■ Reading text
********

# Employment Insurance?



## top4u20

Sorry if this is the wrong forum but I was just wondering if anyone has applied for EI benefits after your military contract? Apparently you can get them.

Cheers


----------



## Occam

If you ended your employment at the end of a contract, or took a voluntary release, then you're considered to have left your employment voluntarily and don't qualify for EI.  You would have to serve the appropriate number of qualifying weeks of EI insurable employment in a civvie job before being eligible for EI.  If you left because you were released under a directed release item, then you won't qualify for EI.  If you retire after 20/25 and entitle to an immediate annuity, you'll likely make more than the EI cutoff income.  The only exception I've heard of is the mandatory 35 day break in service that Reg F annuitants who are employed as Class B reservists must take, and even they have to do the two week waiting period...and even that depends on how much pension income is coming in.

There aren't a whole lot of conditions under which you can draw EI after getting out of the Reg F.  I've yet to hear of one...

edit:  If you aren't offered an IE (or whatever it's called these days) after your VIE, then you would likely be eligible.  That would imply that you're somewhat of a screwup, though....

********

■ Given material
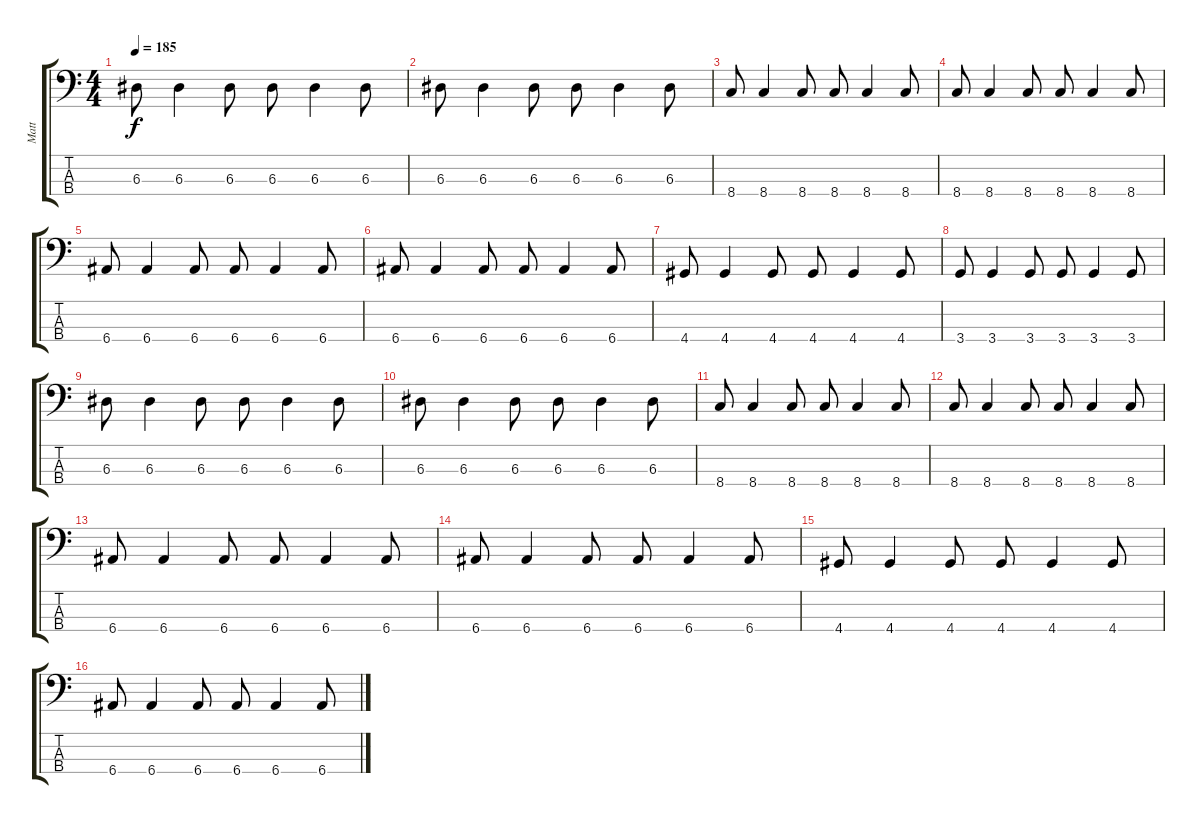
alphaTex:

********

■ To do
1. Can you rewrite the paragraph in the forum thread on Employment Insurance that begins "If you ended your employment" as a short list that keeps its main facts?
2. Edit the part of the EI thread that opens with the words containing "edit:  If you" and closes with "a screwup, though....", replacing "offered" with "granted".
3. Pick up the forum thread on Employment Insurance after its last line and continue it.
The material can be set aside; nothing here depends on it.

■ The responses
1.
- Ending employment at the end of a contract, or taking a voluntary release, counts as leaving voluntarily, so you don't qualify for EI.
- You would first need the appropriate number of qualifying weeks of EI insurable employment in a civilian job.
- A release under a directed release item also means you won't qualify.
- Retiring after 20/25 with an immediate annuity likely puts you above the EI cutoff income.
- The only exception heard of is the mandatory 35-day break in service for Reg F annuitants employed as Class B reservists. They still have the two-week waiting period, and eligibility depends on how much pension income comes in.

2.
edit:  If you aren't granted an IE (or whatever it's called these days) after your VIE, then you would likely be eligible.  That would imply that you're somewhat of a screwup, though....

3.
----------



## George Wallace

Occam said:
			
		

> ........  The only exception I've heard of is the mandatory 35 day break in service that Reg F annuitants who are employed as Class B reservists must take, and even they have to do the two week waiting period...and even that depends on how much pension income is coming in.



Your CF pension does not factor in in this situation.

As Occam lays it out, on Release from the CF you are not entitled to collect EI.  If you, however, find another job and are laid off, your CF wages and your current job wages may be tallied in the calculation of your EI benefits.


----------



## top4u20

Thanks for the replies...but
 I did some digging and found these CDN Govt articles specifically talking about this very thing. The last 2 paragraphs in particular. Seems this has been brought up before. 

http://www.ae-ei.gc.ca/policy/appeals/cubs/20000-30000/23000-23999/23828e.html


----------



## Occam

That's a 17 year old decision, which is referring to an even older decision.

Do you have any case history from this century?


----------



## George Wallace

topo4u20 said:
			
		

> Thanks for the replies...but
> I did some digging and found these CDN Govt articles specifically talking about this very thing. The last 2 paragraphs in particular. Seems this has been brought up before.
> 
> http://www.ae-ei.gc.ca/policy/appeals/cubs/20000-30000/23000-23999/23828e.html



This is a case of a person leaving a job in Miami, Florida.  What relevance does it have here?  Canadian and American policies and practices are totally different.


----------



## Occam

George Wallace said:
			
		

> This is a case of a person leaving a job in Miami, Florida.  What relevance does it have here?  Canadian and American policies and practices are totally different.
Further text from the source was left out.